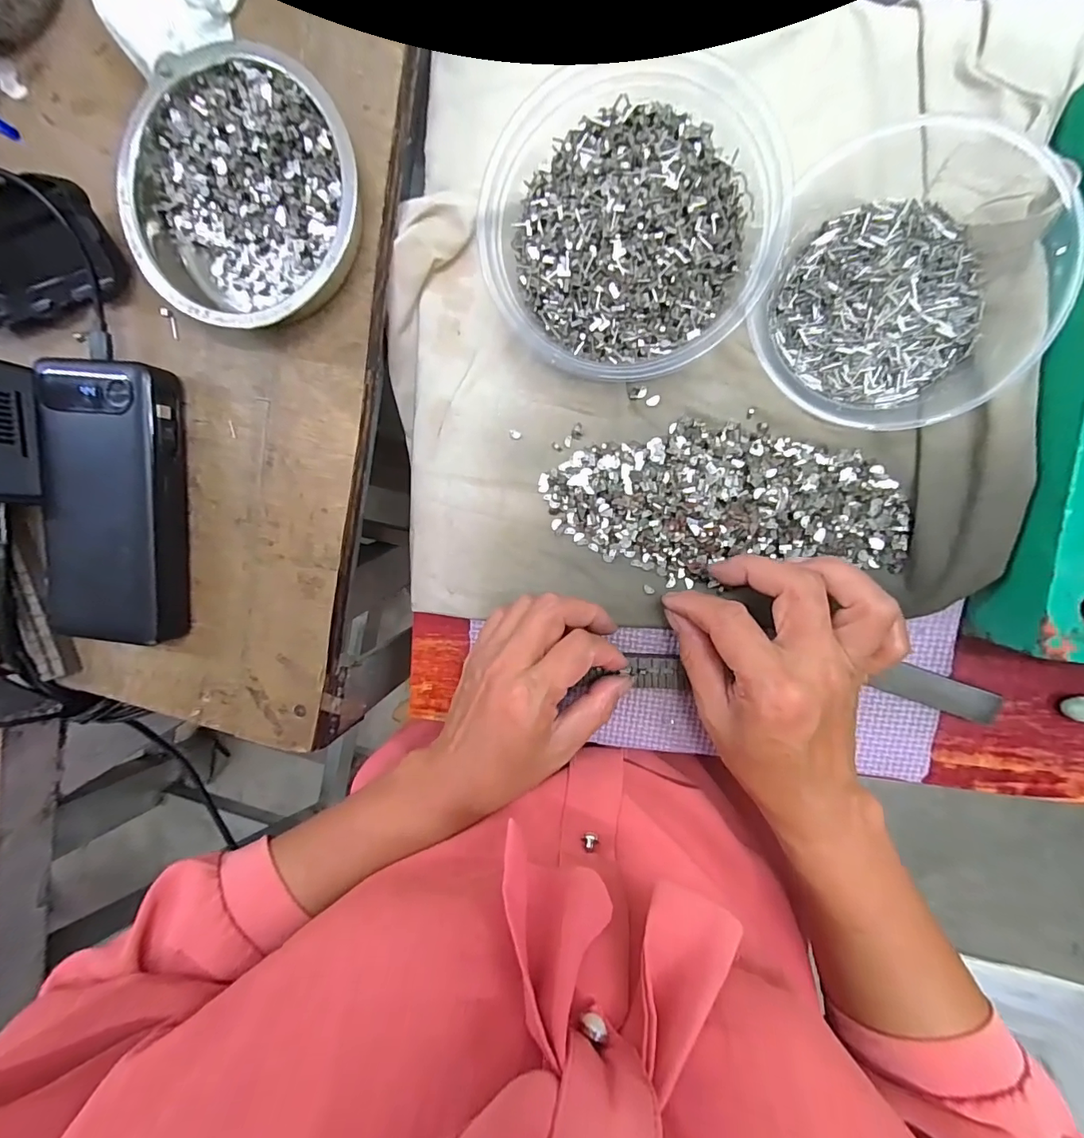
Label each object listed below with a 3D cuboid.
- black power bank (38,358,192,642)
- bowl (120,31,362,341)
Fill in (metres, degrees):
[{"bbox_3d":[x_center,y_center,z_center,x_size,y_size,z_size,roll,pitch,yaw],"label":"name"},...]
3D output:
[{"bbox_3d":[-0.243,-0.035,0.276,0.074,0.026,0.150,8,99,4],"label":"black power bank"},{"bbox_3d":[-0.147,-0.184,0.244,0.115,0.027,0.118,1,98,5],"label":"bowl"}]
● ● ● ● ● ● ●
With the images left out, set down each record exactly as it appears.

*Written response*:
Label each object listed below with a 3D cuboid.
- black power bank (38,358,192,642)
- bowl (120,31,362,341)
Fill in (metres, degrees):
[{"bbox_3d":[x_center,y_center,z_center,x_size,y_size,z_size,roll,pitch,yaw],"label":"name"},...]
3D output:
[{"bbox_3d":[-0.243,-0.035,0.276,0.074,0.026,0.150,8,99,4],"label":"black power bank"},{"bbox_3d":[-0.147,-0.184,0.244,0.115,0.027,0.118,1,98,5],"label":"bowl"}]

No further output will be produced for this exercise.